# Start of Extracted text

PROC SQL in Cartoons: The Logic Behind the Scenes
Presented: Wednesday September 5, 2018, 8:00am-11:30am
Russ Lavery is a frequent and multiple award-winning presenter at SAS Users Groups. He has presented all over the U.S., in Europe, and in Asia. He is a contractor and lives outside of Philadelphia. His hobbies include SAS, statistics, reading, salsa, bachata and tai chi.
SQL is very a powerful tool for querying data and is so versatile that it should be the entry point for learning SAS. If you know PROC SQL, you can use it in place of many other SAS procedures. It often allows you to “get the job done in SAS” without knowing all of SAS. It is the Swiss army knife of procedures and should be understood by every programmer and statistician.
In addition to PROC SQL being important in SAS, learning SQL is the key to learning other software and is an important career skill. SQL is the basis for queries in M.S. Access, Oracle, Business Objects, and many other packages.

# End of Extracted text

Print the passage of the PROC SQL workshop description that begins at the words "SQL is very" and stops after the words "many other packages.". The listing has no connection to the PROC SQL workshop description.

# Start of Provided information

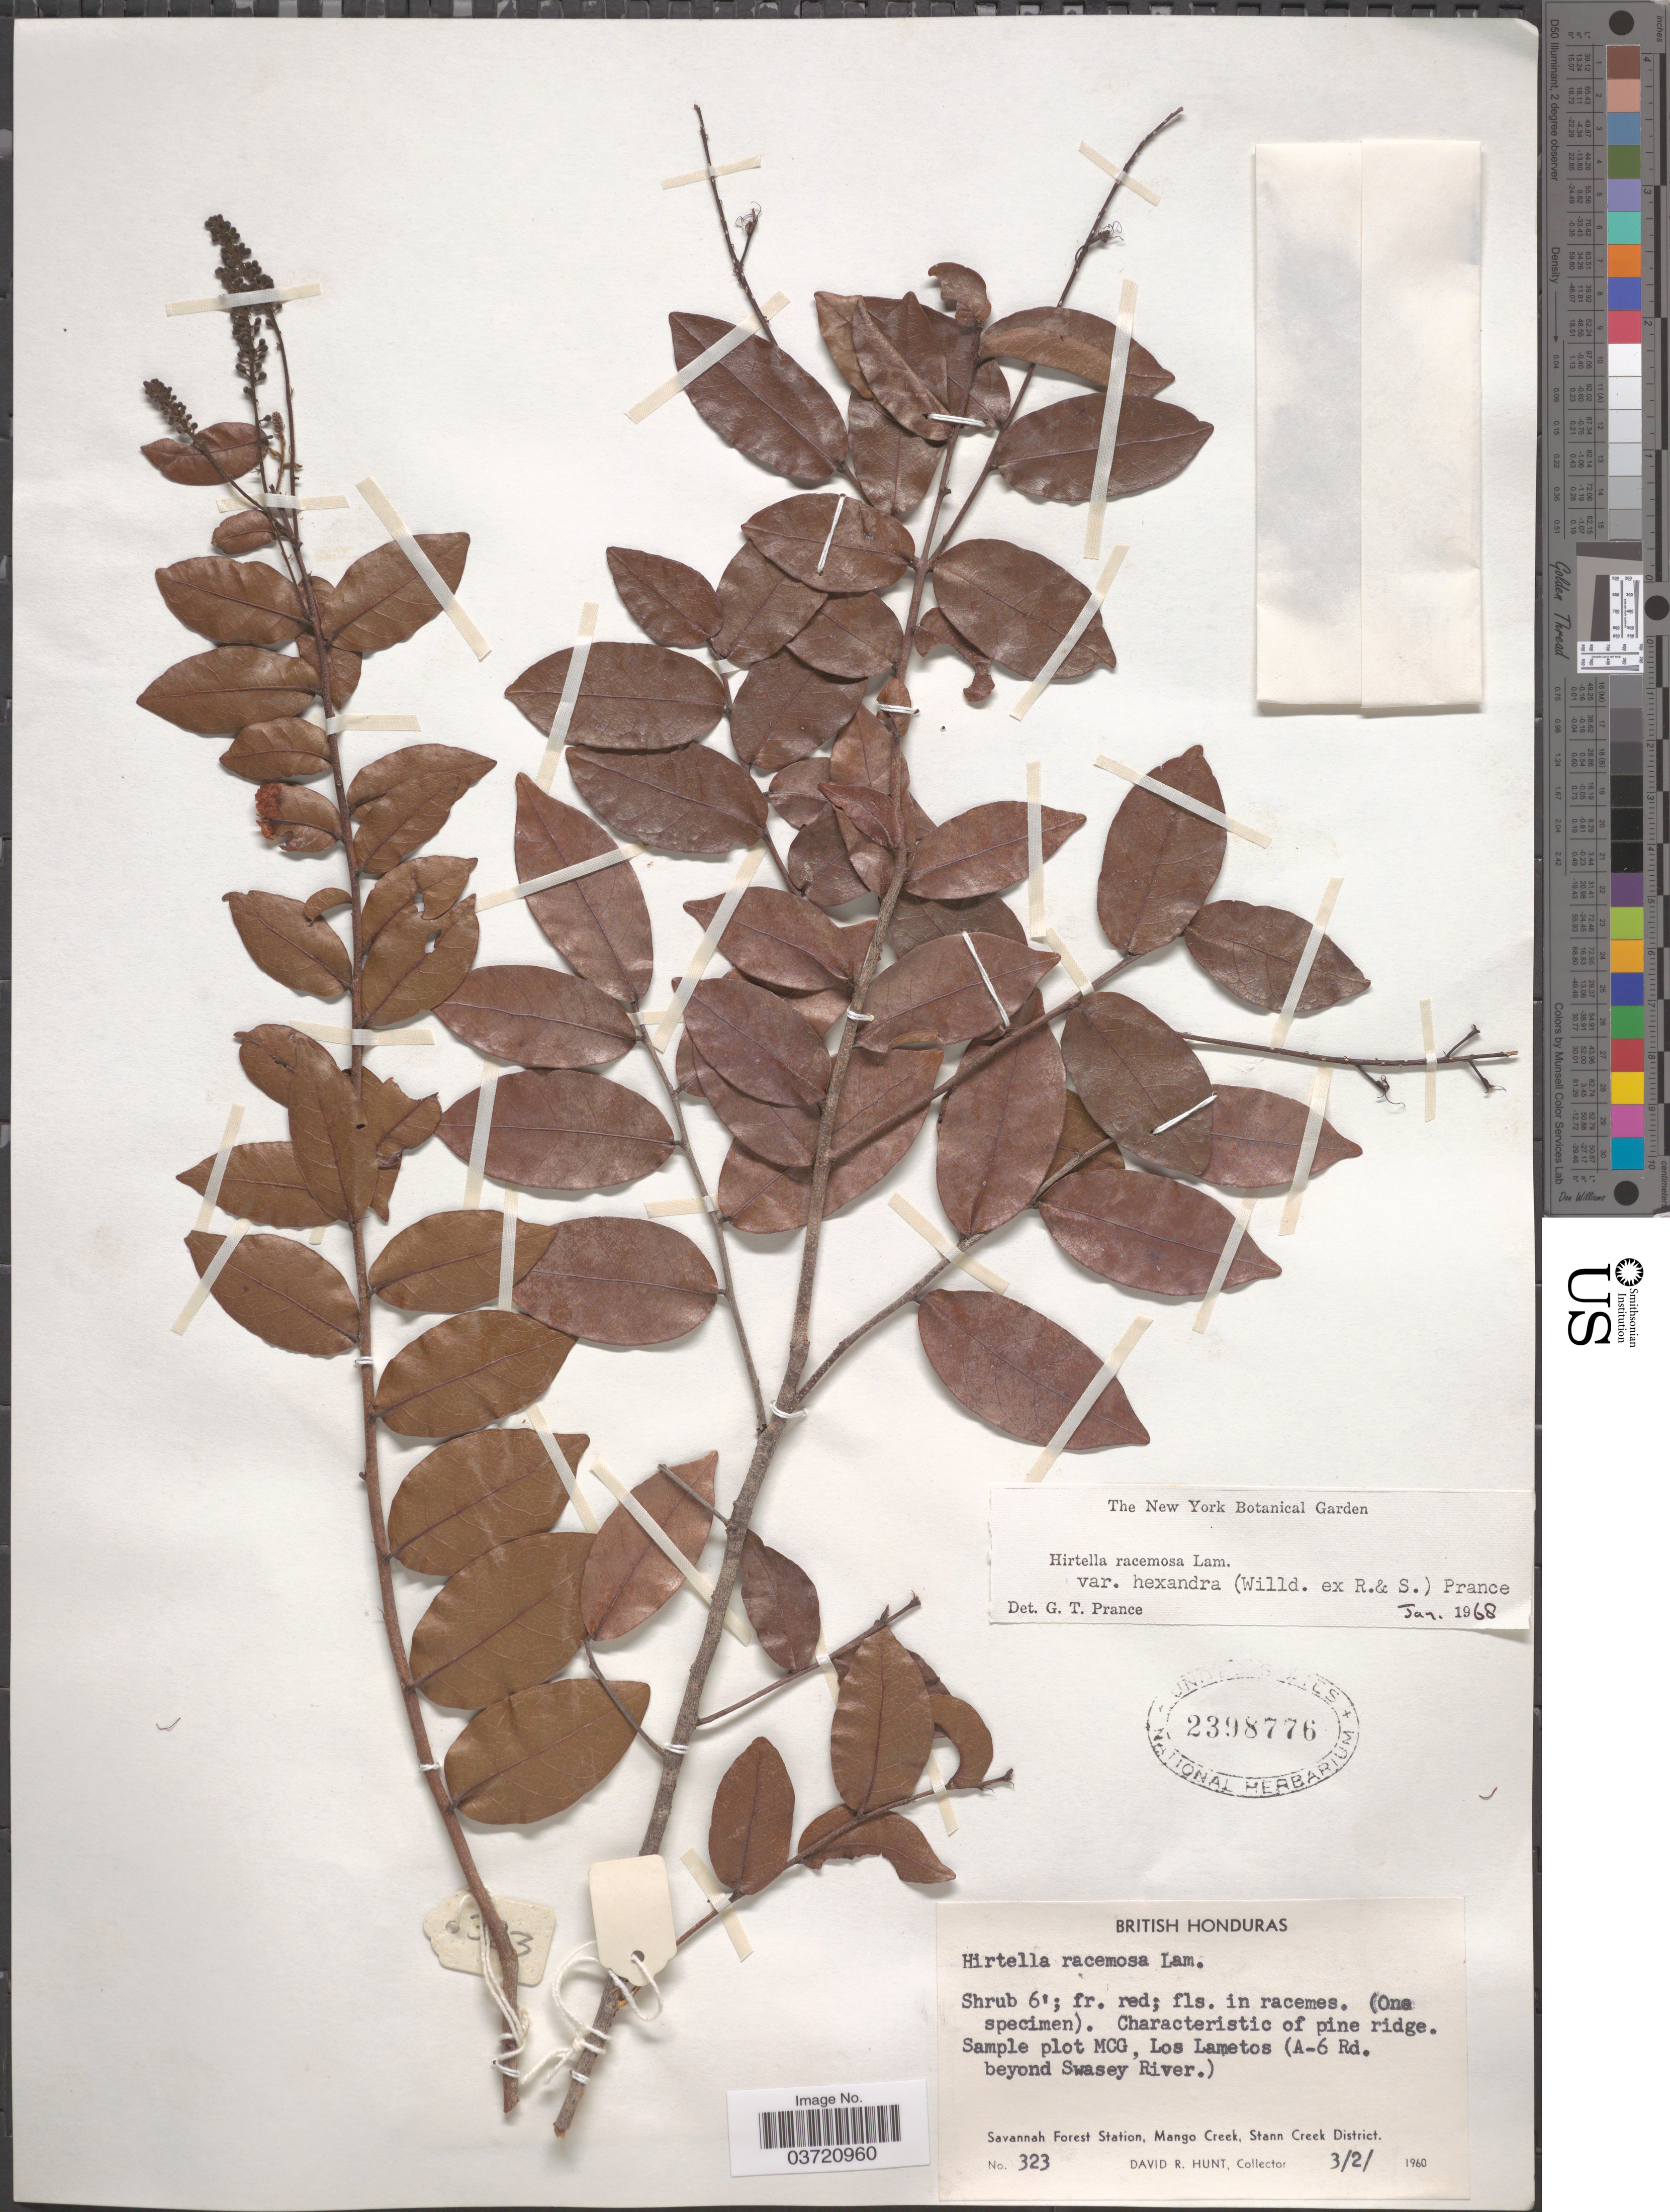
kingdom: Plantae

# End of Provided information
# Start of Provided information

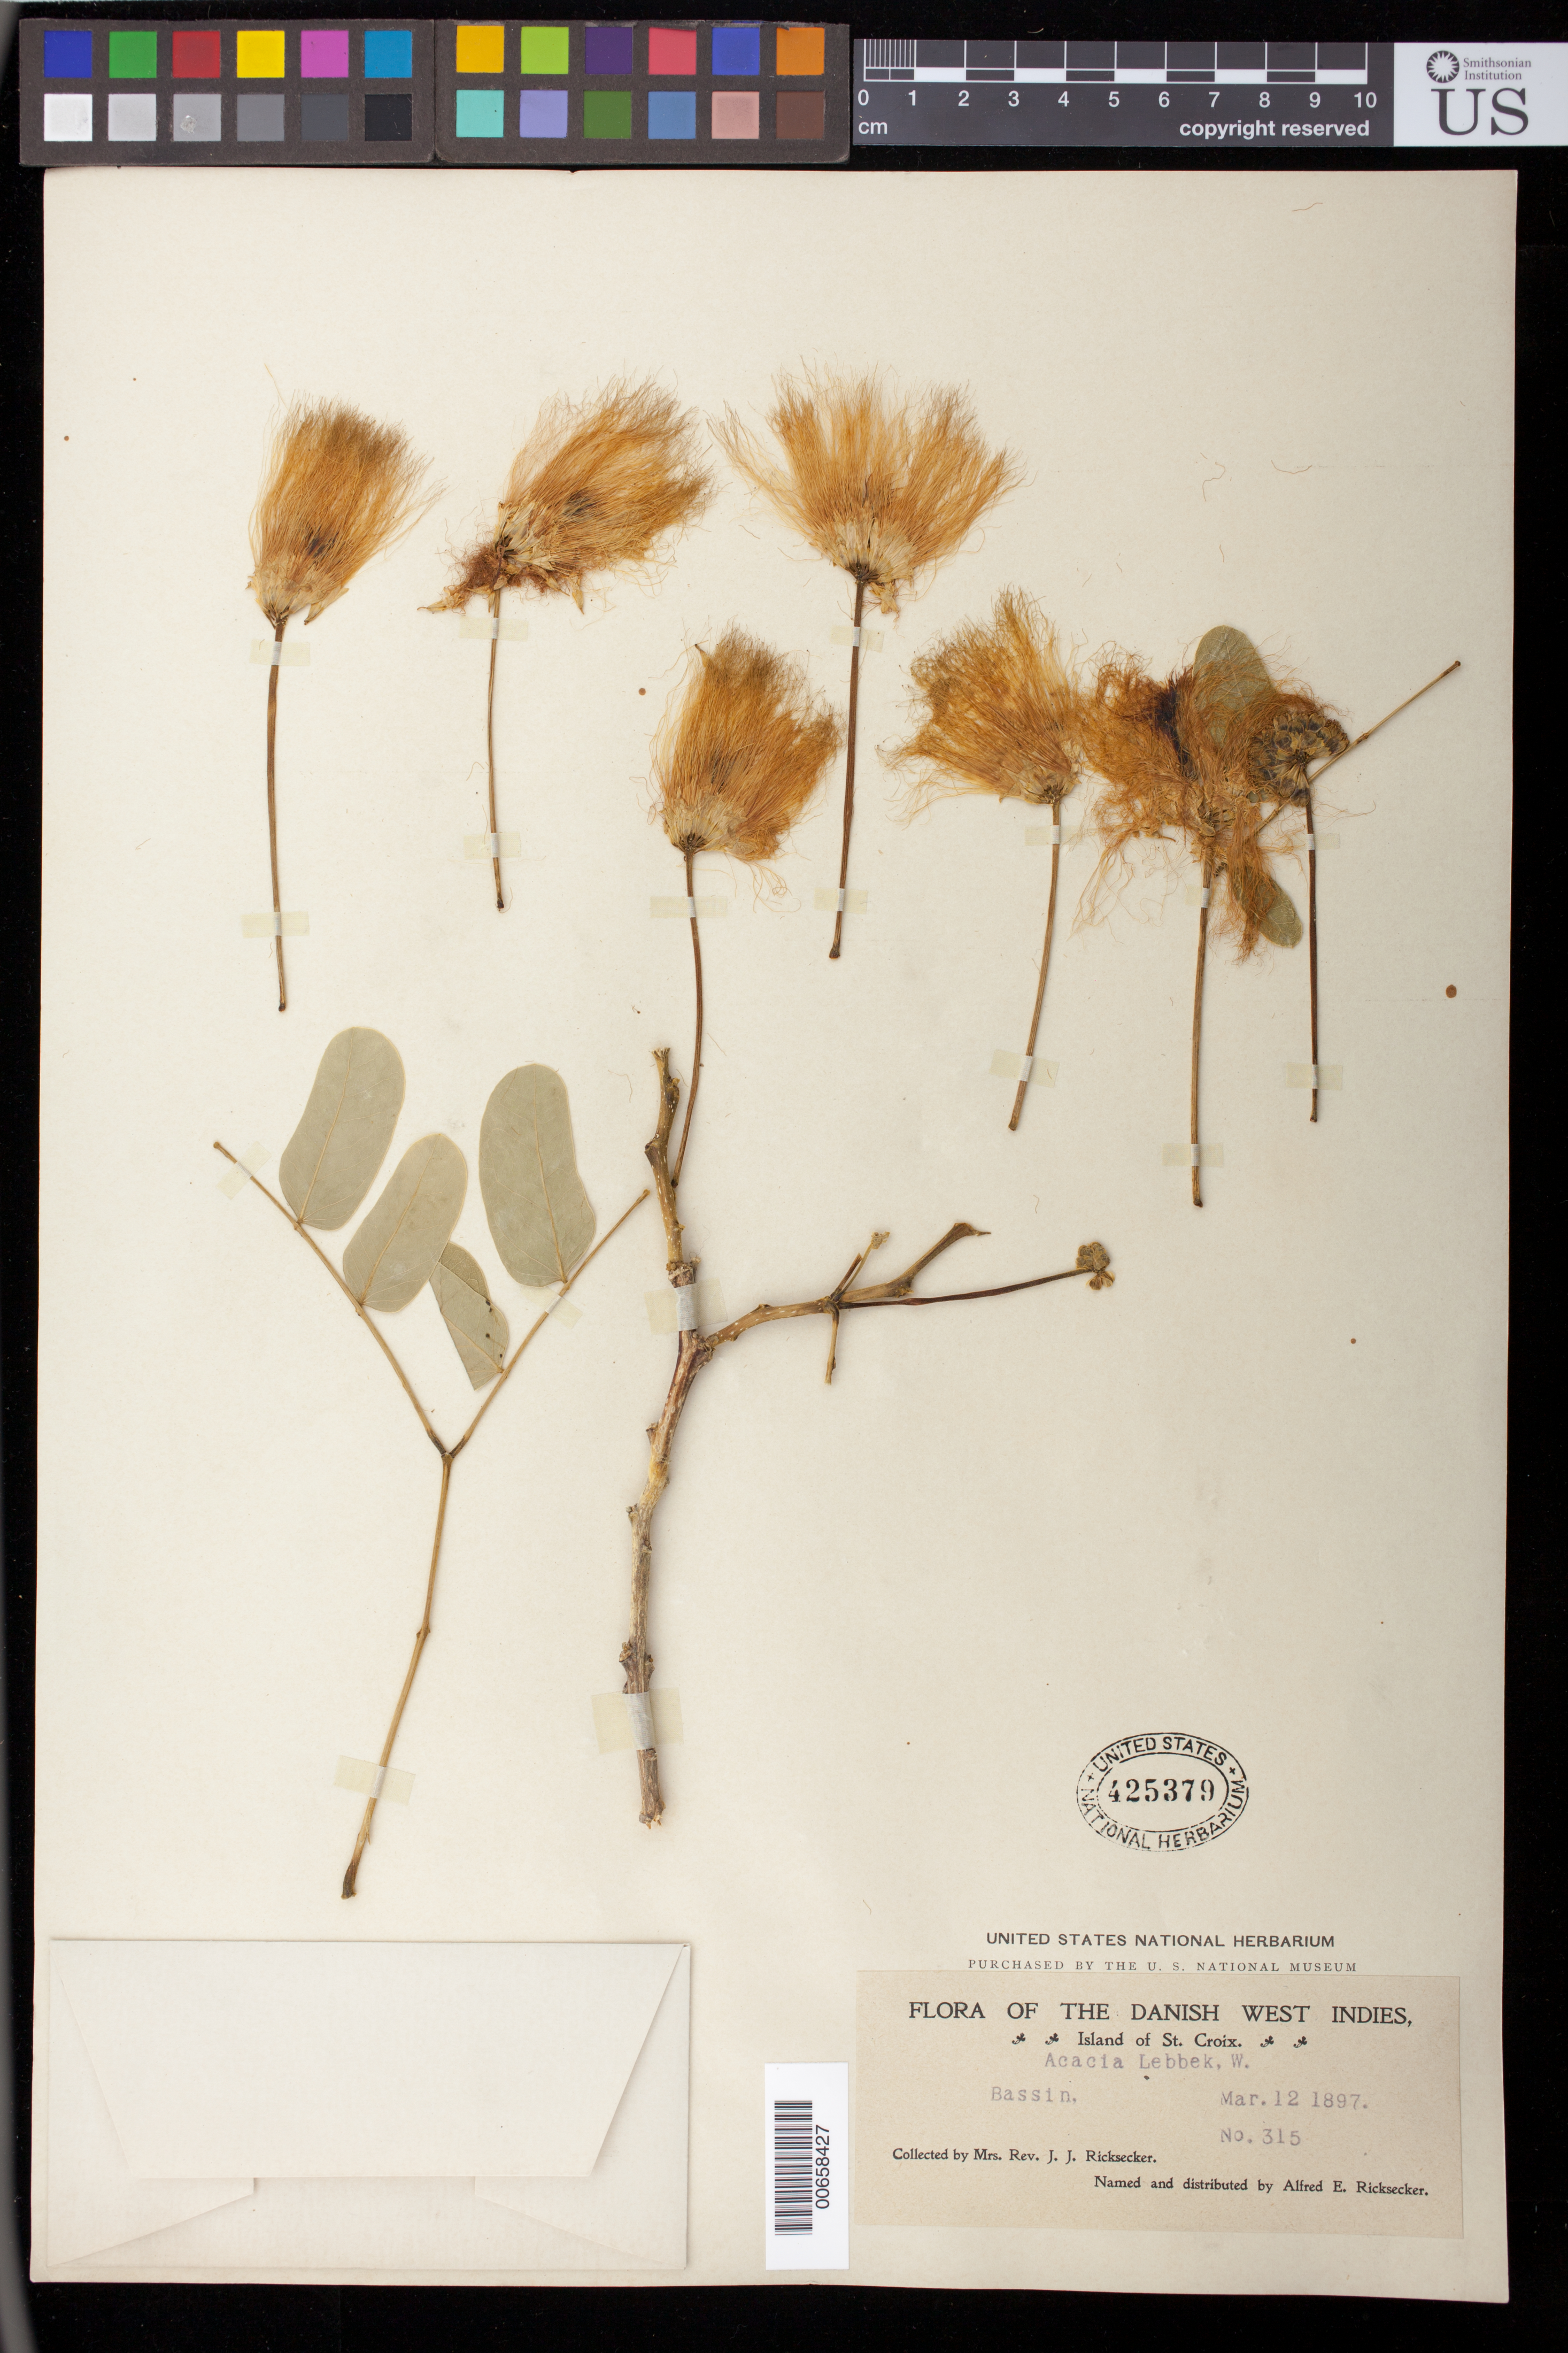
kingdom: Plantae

# End of Provided information

* _Answer_:
SQL is very a powerful tool for querying data and is so versatile that it should be the entry point for learning SAS. If you know PROC SQL, you can use it in place of many other SAS procedures. It often allows you to “get the job done in SAS” without knowing all of SAS. It is the Swiss army knife of procedures and should be understood by every programmer and statistician.
In addition to PROC SQL being important in SAS, learning SQL is the key to learning other software and is an important career skill. SQL is the basis for queries in M.S. Access, Oracle, Business Objects, and many other packages.